_What to do_
Below are records with pictures. Reproduce exactly the lines from the line with "エステートに付けました。普通" to the line with "Ademas de los", inclusive, and leave each picture out.

======== Source material

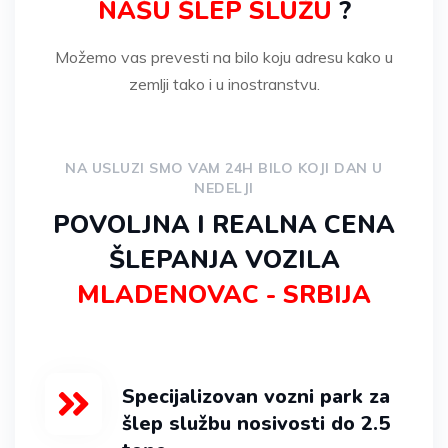
NAŠU ŠLEP SLUŽU
?
Možemo vas prevesti na bilo koju adresu kako u
zemlji tako i u inostranstvu.
NA USLUZI SMO VAM 24H BILO KOJI DAN U
NEDELJI
POVOLJNA I REALNA CENA
ŠLEPANJA VOZILA
MLADENOVAC - SRBIJA
Specijalizovan vozni park za
šlep službu nosivosti do 2.5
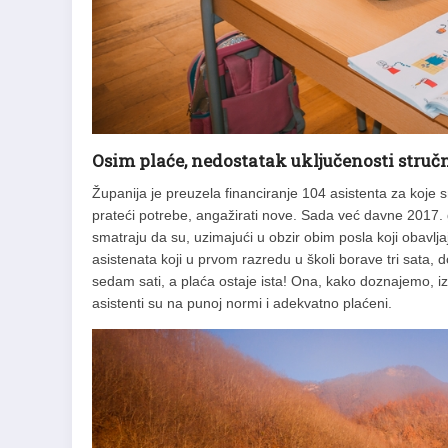
Osim plaće, nedostatak uključenosti struč
Županija je preuzela financiranje 104 asistenta za koje 
prateći potrebe, angažirati nove. Sada već davne 2017. go
smatraju da su, uzimajući u obzir obim posla koji obavlj
asistenata koji u prvom razredu u školi borave tri sata,
sedam sati, a plaća ostaje ista! Ona, kako doznajemo, i
asistenti su na punoj normi i adekvatno plaćeni.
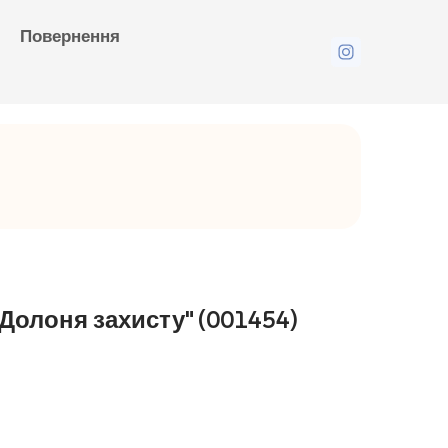
Повернення
Долоня захисту"
(001454)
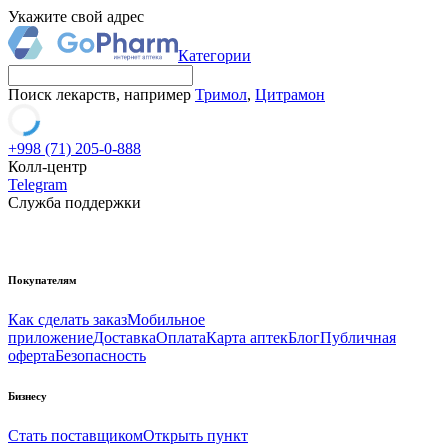
Укажите свой адрес
Категории
Поиск лекарств, например
Тримол
,
Цитрамон
+998 (71) 205-0-888
Колл-центр
Telegram
Служба поддержки
Покупателям
Как сделать заказ
Мобильное
приложение
Доставка
Оплата
Карта аптек
Блог
Публичная
оферта
Безопасность
Бизнесу
Стать поставщиком
Открыть пункт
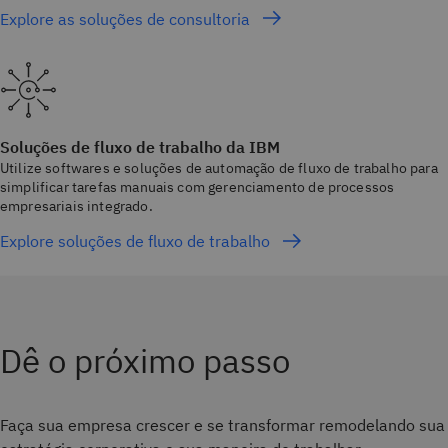
Explore as soluções de consultoria
Soluções de fluxo de trabalho da IBM
Utilize softwares e soluções de automação de fluxo de trabalho para
simplificar tarefas manuais com gerenciamento de processos
empresariais integrado.
Explore soluções de fluxo de trabalho
Dê o próximo passo
Faça sua empresa crescer e se transformar remodelando sua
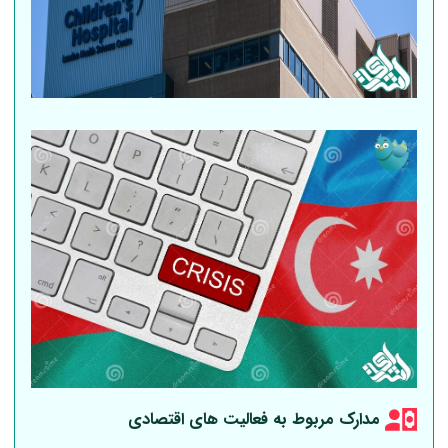
مدارک مربوط به فعالیت های اقتصادی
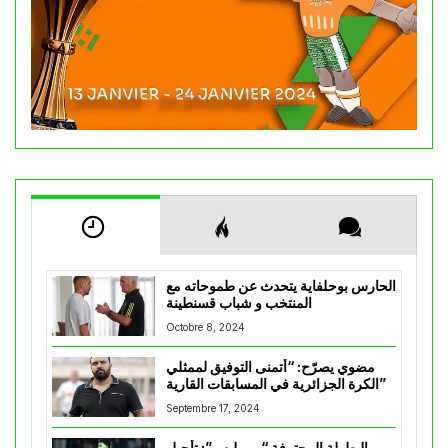
الحارس بوحلفاية يتحدث عن طموحاته مع
المنتخب و شباب قسنطينة
Octobre 8, 2024
مضوي يصرّح: “أتمنى التوفيق لممثلي
الكرة الجزائرية في المسابقات القارية”
Septembre 17, 2024
البطولة المحترفة “موبيليس”: تأجيل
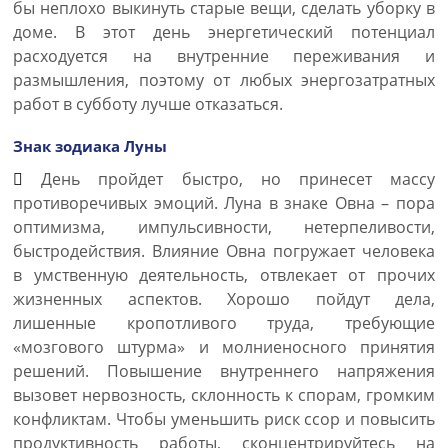
бы неплохо выкинуть старые вещи, сделать уборку в
доме. В этот день энергетический потенциал
расходуется на внутренние переживания и
размышления, поэтому от любых энергозатратных
работ в субботу лучше отказаться.
Знак зодиака Луны
День пройдет быстро, но принесет массу
противоречивых эмоций. Луна в знаке Овна – пора
оптимизма, импульсивности, нетерпеливости,
быстродействия. Влияние Овна погружает человека
в умственную деятельность, отвлекает от прочих
жизненных аспектов. Хорошо пойдут дела,
лишенные кропотливого труда, требующие
«мозгового штурма» и молниеносного принятия
решений. Повышение внутреннего напряжения
вызовет нервозность, склонность к спорам, громким
конфликтам. Чтобы уменьшить риск ссор и повысить
продуктивность работы, сконцентрируйтесь на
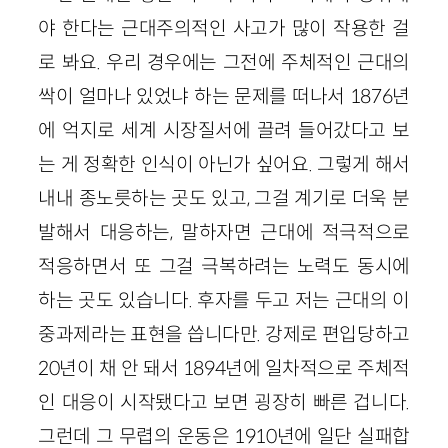
야 한다는 근대주의적인 사고가 많이 작용한 걸
로 봐요. 우리 경우에는 그전에 주체적인 근대의
싹이 얼마나 있었냐 하는 문제를 떠나서 1876년
에 억지로 세계 시장질서에 끌려 들어갔다고 보
는 게 정확한 인식이 아닌가 싶어요. 그렇게 해서
내내 종노릇하는 곳도 있고, 그걸 계기로 더욱 분
발해서 대응하는, 말하자면 근대에 적극적으로
적응하면서 또 그걸 극복하려는 노력도 동시에
하는 곳도 있습니다. 후자를 두고 저는 근대의 이
중과제라는 표현을 씁니다만. 강제로 편입당하고
20년이 채 안 돼서 1894년에 일차적으로 주체적
인 대응이 시작됐다고 보면 굉장히 빠른 겁니다.
그런데 그 무렵의 운동은 1910년에 일단 실패합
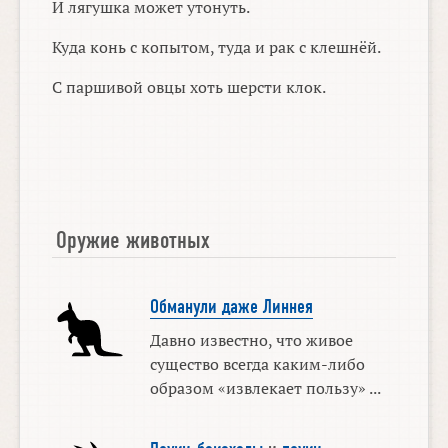
И лягушка может утонуть.
Куда конь с копытом, туда и рак с клешнёй.
С паршивой овцы хоть шерсти клок.
Оружие животных
Обманули даже Линнея
Давно известно, что живое
существо всегда каким-либо
образом «извлекает пользу» ...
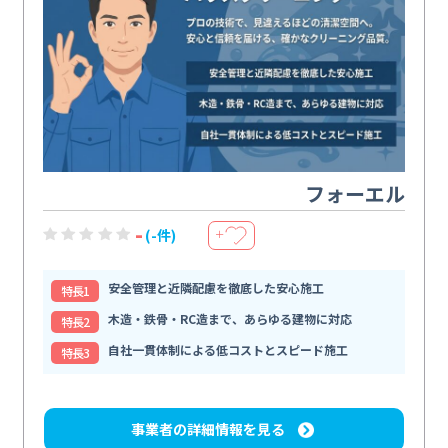
フォーエル
-
(-件)
＋
安全管理と近隣配慮を徹底した安心施工
特⻑1
木造・鉄骨・RC造まで、あらゆる建物に対応
特⻑2
自社一貫体制による低コストとスピード施工
特⻑3
事業者の詳細情報を見る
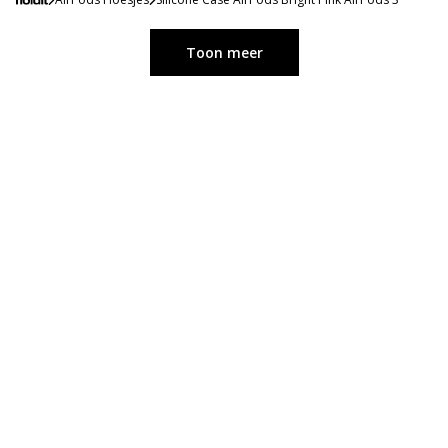
Toon meer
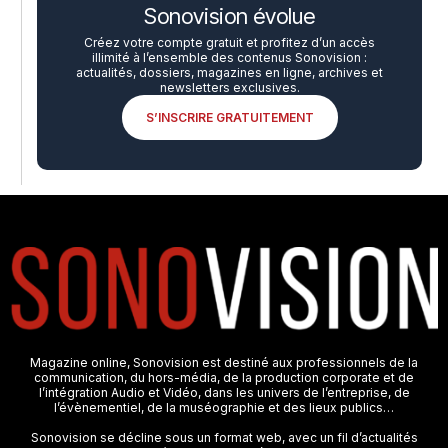
Sonovision évolue
Créez votre compte gratuit et profitez d’un accès
illimité à l’ensemble des contenus Sonovision :
actualités, dossiers, magazines en ligne, archives et
newsletters exclusives.
S’INSCRIRE GRATUITEMENT
Magazine online, Sonovision est destiné aux professionnels de la
communication, du hors-média, de la production corporate et de
l’intégration Audio et Vidéo, dans les univers de l’entreprise, de
l’évènementiel, de la muséographie et des lieux publics…
Sonovision se décline sous un format web, avec un fil d’actualités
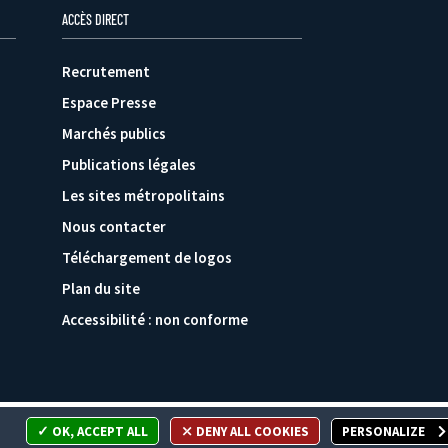
ACCÈS DIRECT
Recrutement
Espace Presse
Marchés publics
Publications légales
Les sites métropolitains
Nous contacter
Téléchargement de logos
Plan du site
Accessibilité : non conforme
OK, ACCEPT ALL
DENY ALL COOKIES
PERSONALIZE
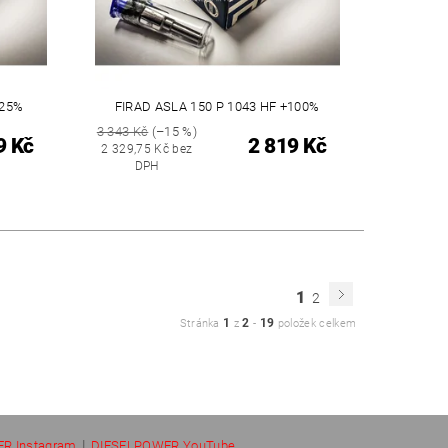
+25%
FIRAD ASLA 150 P 1043 HF +100%
3 343 Kč
(–15 %)
9 Kč
2 819 Kč
2 329,75 Kč bez
DPH
1
2
1
2
19
Stránka
z
-
položek celkem
|
R Instagram
DIESELPOWER YouTube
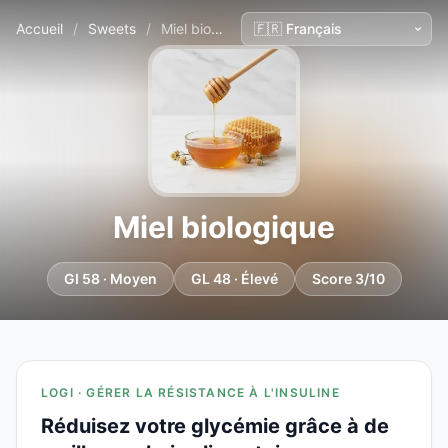
Accueil
/
Sweets
/
Miel biologique
Miel biologique
GI 58 · Moyen
GL 48 · Élevé
Score 3/10
LOGI · GÉRER LA RÉSISTANCE À L'INSULINE
Réduisez votre glycémie grâce à de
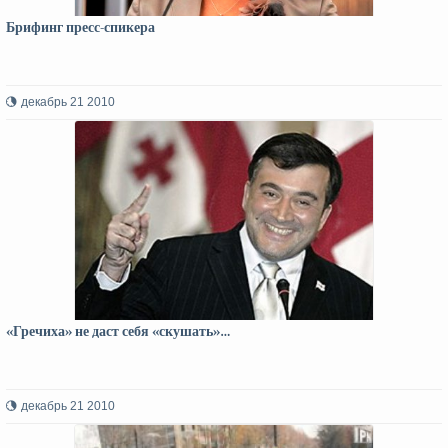
Брифинг пресс-спикера
декабрь 21 2010
«Гречиха» не даст себя «скушать»…
декабрь 21 2010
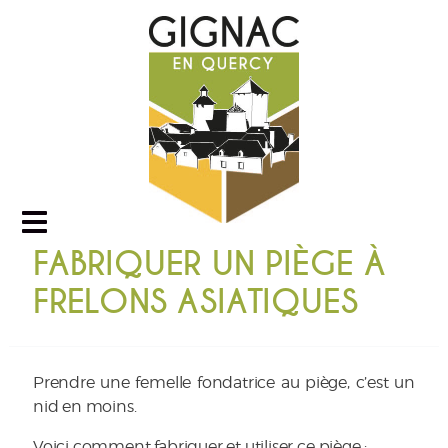
FABRIQUER UN PIÈGE À
FRELONS ASIATIQUES
Prendre une femelle fondatrice au piège, c’est un
nid en moins.
Voici comment fabriquer et utiliser ce piège :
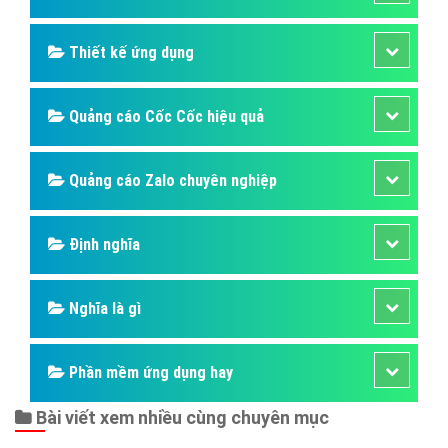
Thiết kế ứng dụng
Quảng cáo Cốc Cốc hiệu quả
Quảng cáo Zalo chuyên nghiệp
Định nghĩa
Nghĩa là gì
Phần mềm ứng dụng hay
Bài viết xem nhiều cùng chuyên mục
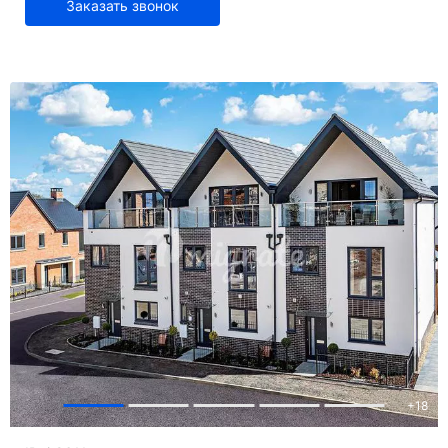
Заказать звонок
+
18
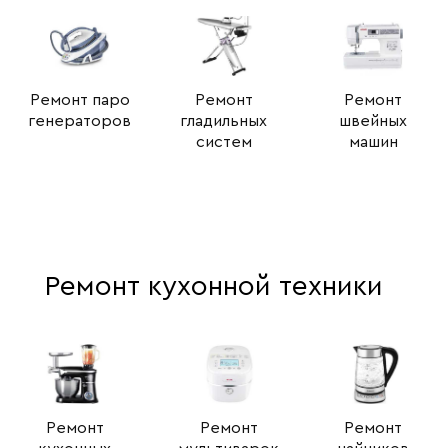
Ремонт паро
Ремонт
Ремонт
генераторов
гладильных
швейных
систем
машин
Ремонт кухонной техники
Ремонт
Ремонт
Ремонт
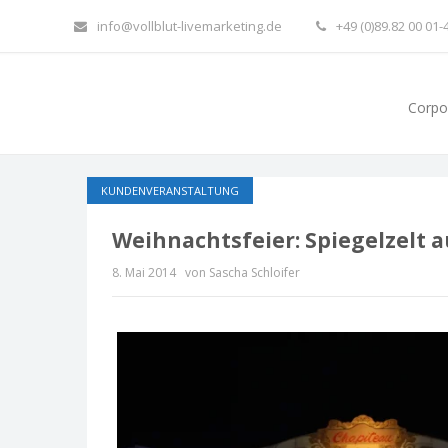
info@vollblut-livemarketing.de
+49 (0)89.82 00 01-
Corpo
KUNDENVERANSTALTUNG
Weihnachtsfeier: Spiegelzelt 
8. Mai 2014
von Sascha Schloifer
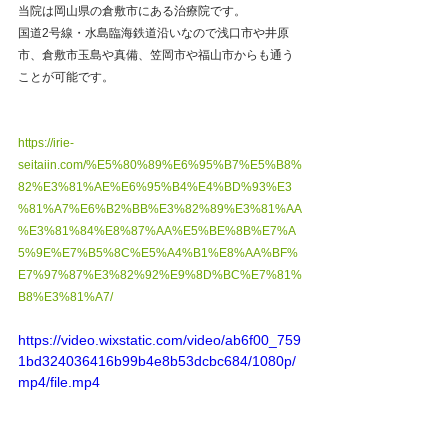
当院は岡山県の倉敷市にある治療院です。
国道2号線・水島臨海鉄道沿いなので浅口市や井原
市、倉敷市玉島や真備、笠岡市や福山市からも通う
ことが可能です。
https://irie-
seitaiin.com/%E5%80%89%E6%95%B7%E5%B8%
82%E3%81%AE%E6%95%B4%E4%BD%93%E3
%81%A7%E6%B2%BB%E3%82%89%E3%81%AA
%E3%81%84%E8%87%AA%E5%BE%8B%E7%A
5%9E%E7%B5%8C%E5%A4%B1%E8%AA%BF%
E7%97%87%E3%82%92%E9%8D%BC%E7%81%
B8%E3%81%A7/
https://video.wixstatic.com/video/ab6f00_759
1bd324036416b99b4e8b53dcbc684/1080p/
mp4/file.mp4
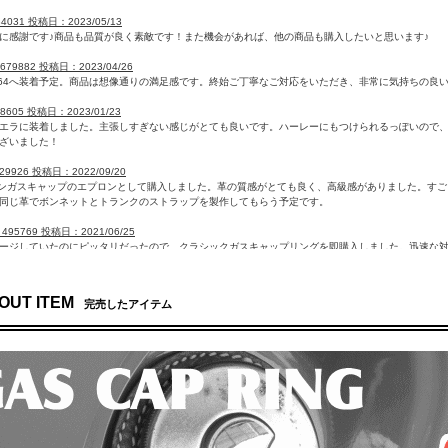
684031 投稿日：2023/05/13
に感謝です♪商品も品質が良く素敵です！また機会があれば、他の商品も購入したいと思います♪
：679882 投稿日：2023/04/26
b64へ装着予定。商品は想像通りの満足感です。終始ご丁寧なご対応をいただき、非常に気持ちの良
658605 投稿日：2023/01/23
エラに装着しました。主張しすぎない感じがとても良いです。ハーレーにもつけられるっぽいので
ざいました！
629926 投稿日：2022/09/20
ツインガスキャップのエプロンとして購入しました。革の質感がとても良く、高級感がありました。す
同じ革でボンネットとトランクのストラップを製作してもらう予定です。
495769 投稿日：2021/06/25
ージしていたのにピッタリだったので、クラシックガスキャップリングを即購入しました。迅速な
95 ID：464973 投稿日：2021/03/05
頂きました。車のガスキャップに取付けました。小振りで、色も見た目も可愛く気に入りました。
OUT ITEM
完売したアイテム
423482 投稿日：2020/10/12
エステートに付けました。普通のミニ用のよだれかけだと、長モノには似合わないと思い、コレに
ddy ID：259155 投稿日：2018/03/11
ました。想像通りの商品で満足です。ミニバンの良いアクセントになる事、間違いなしです。
：250712 投稿日：2018/01/16
ス・ミニに装着しました。思ったよりも細い感じでしたが、その分控え目で良い感じです。自己満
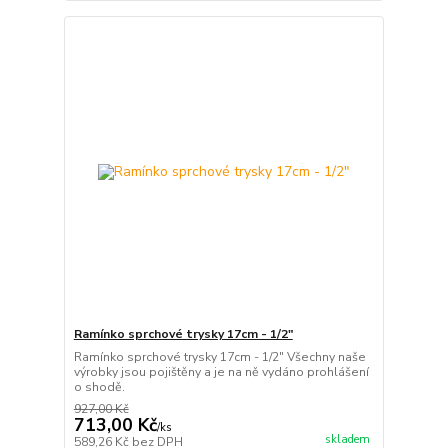
Ramínko sprchové trysky 17cm - 1/2"
Ramínko sprchové trysky 17cm - 1/2" Všechny naše
výrobky jsou pojištěny a je na ně vydáno prohlášení
o shodě.
927,00 Kč
713,00 Kč
/
ks
skladem
589,26 Kč
bez DPH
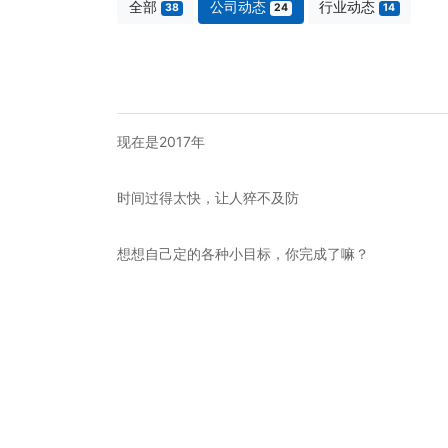
全部
公司动态
行业动态
38
24
14
现在是2017年
时间过得太快，让人猝不及防
想想自己定的各种小目标，你完成了嘛？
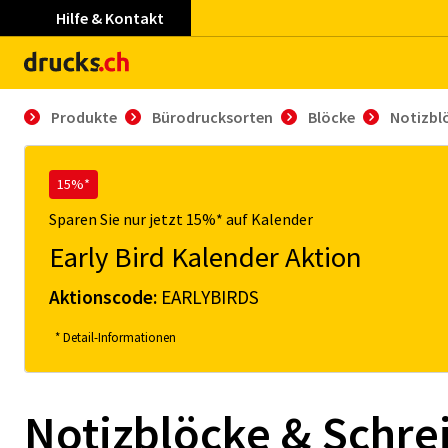
Hilfe & Kontakt
Produkte
Bürodrucksorten
Blöcke
Notizbl
15%*
Sparen Sie nur jetzt 15%* auf Kalender
Early Bird Kalender Aktion
Aktionscode:
EARLYBIRDS
* Detail-Informationen
Notizblöcke & Schre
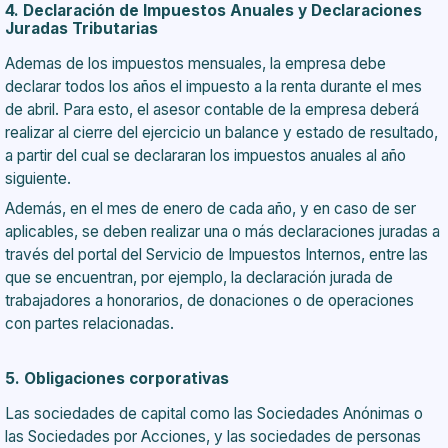
4. Declaración de Impuestos Anuales y Declaraciones
Juradas Tributarias
Ademas de los impuestos mensuales, la empresa debe
declarar todos los años el impuesto a la renta durante el mes
de abril. Para esto, el asesor contable de la empresa deberá
realizar al cierre del ejercicio un balance y estado de resultado,
a partir del cual se declararan los impuestos anuales al año
siguiente.
Además, en el mes de enero de cada año, y en caso de ser
aplicables, se deben realizar una o más declaraciones juradas a
través del portal del Servicio de Impuestos Internos, entre las
que se encuentran, por ejemplo, la declaración jurada de
trabajadores a honorarios, de donaciones o de operaciones
con partes relacionadas.
5. Obligaciones corporativas
Las sociedades de capital como las Sociedades Anónimas o
las Sociedades por Acciones, y las sociedades de personas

================

_Response to this exercise_
エステートに付けました。普通のミニ用のよだれかけだと、長モノには似合わないと思い、コレに
ddy ID：259155 投稿日：2018/03/11
ました。想像通りの商品で満足です。ミニバンの良いアクセントになる事、間違いなしです。
：250712 投稿日：2018/01/16
ス・ミニに装着しました。思ったよりも細い感じでしたが、その分控え目で良い感じです。自己満
Ramínko sprchové trysky 17cm - 1/2"
Ramínko sprchové trysky 17cm - 1/2" Všechny naše
výrobky jsou pojištěny a je na ně vydáno prohlášení
o shodě.
927,00 Kč
713,00 Kč
/
ks
skladem
589,26 Kč
bez DPH
全部
公司动态
行业动态
38
24
14
现在是2017年
时间过得太快，让人猝不及防
想想自己定的各种小目标，你完成了嘛？
Hilfe & Kontakt
Produkte
Bürodrucksorten
Blöcke
Notizbl
15%*
Sparen Sie nur jetzt 15%* auf Kalender
Early Bird Kalender Aktion
Aktionscode:
EARLYBIRDS
* Detail-Informationen
Notizblöcke & Schre
4. Declaración de Impuestos Anuales y Declaraciones
Juradas Tributarias
Ademas de los impuestos mensuales, la empresa debe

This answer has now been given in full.